Das Edikt des Tiberius Iulius Alexander war eine bedeutende Rechtsquelle des in Ägypten verpflichteten praefectus Aegypti Tiberius Iulius Alexander, Sohn des gleichnamigen Zöllners, aus dem Jahr 68 n. Chr. Überliefert ist das Edikt vornehmlich inschriftlich, kleinere Teile sind papyrologisch festgehalten.[1]
Zahlreiche Papyri und epigraphische Belege führen Nachweis darüber, auf welche Weise die Provinzstatthalter Ägyptens ihr ius edicendi ausübten. Umfasst davon ist die Befugnis allgemeine und spezifische Anordnungen zu treffen. Für die Forschung sind derartige Dokumente wertvoll, denn sie ergänzen die von den justinianischen Kodifikationen grundvermittelten Kenntnisse des römischen Rechts.[2]
Das Edikt des Tiberius Iulius Alexander ist ein umfangreicher und recht komplexer Maßnahmenkatalog. Der Urheber hatte erkennbar mehrfache Überarbeitungen an ihm vorgenommen. Das schlägt sich in zahlreichen Änderungen, Berichtigungen und Klärungen nieder. Einer kardinalen Würdigung unterlagen die zahlreichen fiskalischen Missbrauchstatbestände. In der Praxis begegnete den Rechtshütern nämlich häufig, dass gefürchtete Liegenschaftsverwalter rechtmäßig eingeräumte Hypotheken einfach wieder kassierten oder die erneute Rückzahlung bereits getilgter Darlehen erzwangen. Unter Heranziehung willkürlicher Begründungen wurden auch Käufe wieder rückgängig gemacht, etwa mit der Behauptung, dass der Kontrahierungspartner Beamter gewesen sei, der sich seinerseits beim Staat verschuldet habe, sodass der Käufer oder Verkäufer im weitesten Sinne selbst drohe Staatsschuldner zu werden. Derartigen Amtsvergehen sollte durch das Edikt Einhalt geboten werden.[3]

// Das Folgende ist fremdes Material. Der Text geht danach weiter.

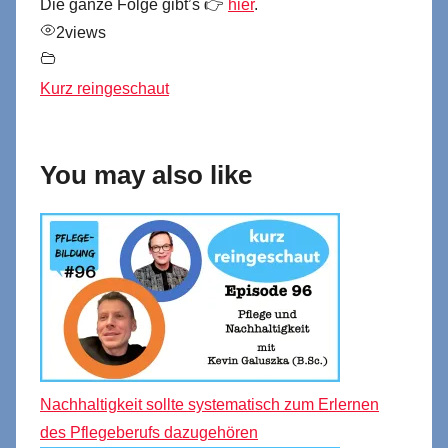
Die ganze Folge gibt’s 👉
hier
.
2
views
Kurz reingeschaut
You may also like
Nachhaltigkeit sollte systematisch zum Erlernen
des Pflegeberufs dazugehören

Auch im Privatrecht stellten sich dem Präfekten diffizile Fragen. Wie sollte er mit der unzulässigen Inhaftierung eines Privatschuldners umgehen, der Forderungen abtreten musste, die überhaupt erst zu den Vermögensnachteilen geführt hatten. Fraglich war auch, in welchem Umfang der Fiskus in Bezug auf private Erwerbsgeschäfte von Vollstreckungsprivilegien profitieren sollte, oder mit welchen Vollstreckungsprivilegien eine Frau in Bezug auf ihre Mitgiftforderung rechnen dürfe.[4]

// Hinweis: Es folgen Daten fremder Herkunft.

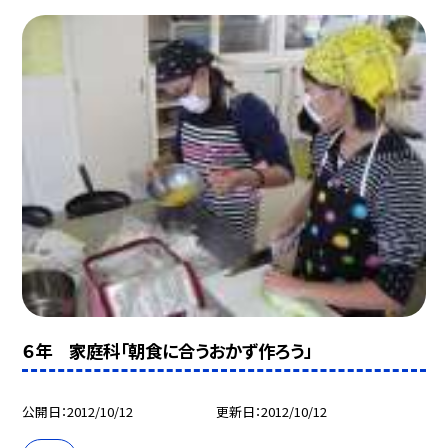
６年 家庭科「朝食に合うおかず作ろう」
公開日
2012/10/12
更新日
2012/10/12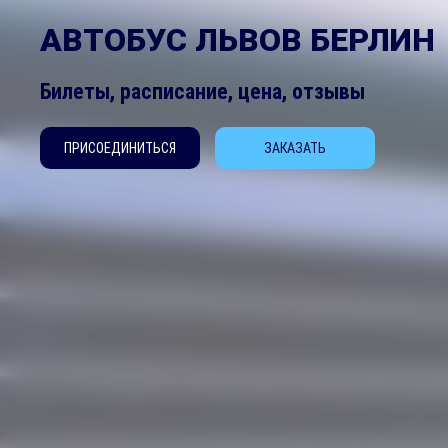
АВТОБУС ЛЬВОВ БЕРЛИН
Билеты, расписание, цена, отзывы
ПРИСОЕДИНИТЬСЯ
ЗАКАЗАТЬ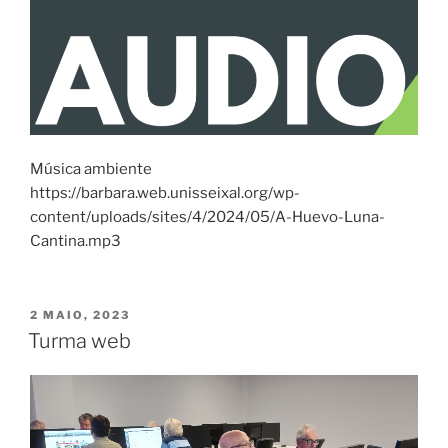
Música ambiente
https://barbara.web.unisseixal.org/wp-
content/uploads/sites/4/2024/05/A-Huevo-Luna-
Cantina.mp3
PUBLICADO
2 MAIO, 2023
EM
Turma web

Auf Papyri festgehaltene Präfektenedikte, die Rechtsgeschäfte zu Liegenschaften betrafen, wurden in Ägypten in staatlichen Besitzarchiven gesammelt und aufbewahrt. Die Einrichtung der Archive folgte dem Bürokratismus des ptolemäischen Vorbilds. In diversen Edikten, etwa denen des M. Mettius Rufus, des Sulpicius Similis oder des Flavius Titianus aus den Jahren 89, 109 und 127, wurde zu Grundprinzipien der Funktionsweise der Besitzarchive ausgeführt. Heute tragen sie als wichtige Quellen für das Verständnis des Archivwesens bei.[5]

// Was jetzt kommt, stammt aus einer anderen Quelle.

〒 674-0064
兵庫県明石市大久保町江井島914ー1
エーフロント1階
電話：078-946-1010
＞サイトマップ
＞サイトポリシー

Aufgrund der ptolemäischen Einflüsse auf das römische Reichsrecht, geht man – soweit die Prämisse der Diskussion mangels Belegen in den Quellen nicht selbst schon zur Disposition gestellt wird[6] – in der Forschung zum Teil auch davon aus, dass die an das Annuitätsprinzip gebundene Verbindlichkeit der Edikte – jedenfalls in Ägypten – aufgehoben war, möglicherweise untergraben wurde. Kaum anders lässt sich der Widerspruch zur römisch-rechtlichen Tradition und zu den prätorischen Edikten erklären, die im Grundsatz nach der Amtszeit des Prätors unwirksam wurden. Für Edikte des ausscheidenden Präfekten galt der Zusammenfall des Endes von Amtszeit und Ende der Wirksamkeit seines Maßnahmenkatalogs wohl nicht. Seine Maßnahmen blieben wirksam.[7] Andere wiederum vermuten, dass die Fortwirkung der Edikte aus der Eigenschaft eines konstitutiven Vorbilds oder Musters (exemplum) herrühre, wie sie kaiserlichen Reskripten zukomme, argumentativ dadurch gestützt, dass den ptolemäischen Königen die Präfekten lediglich nachfolgten.[8]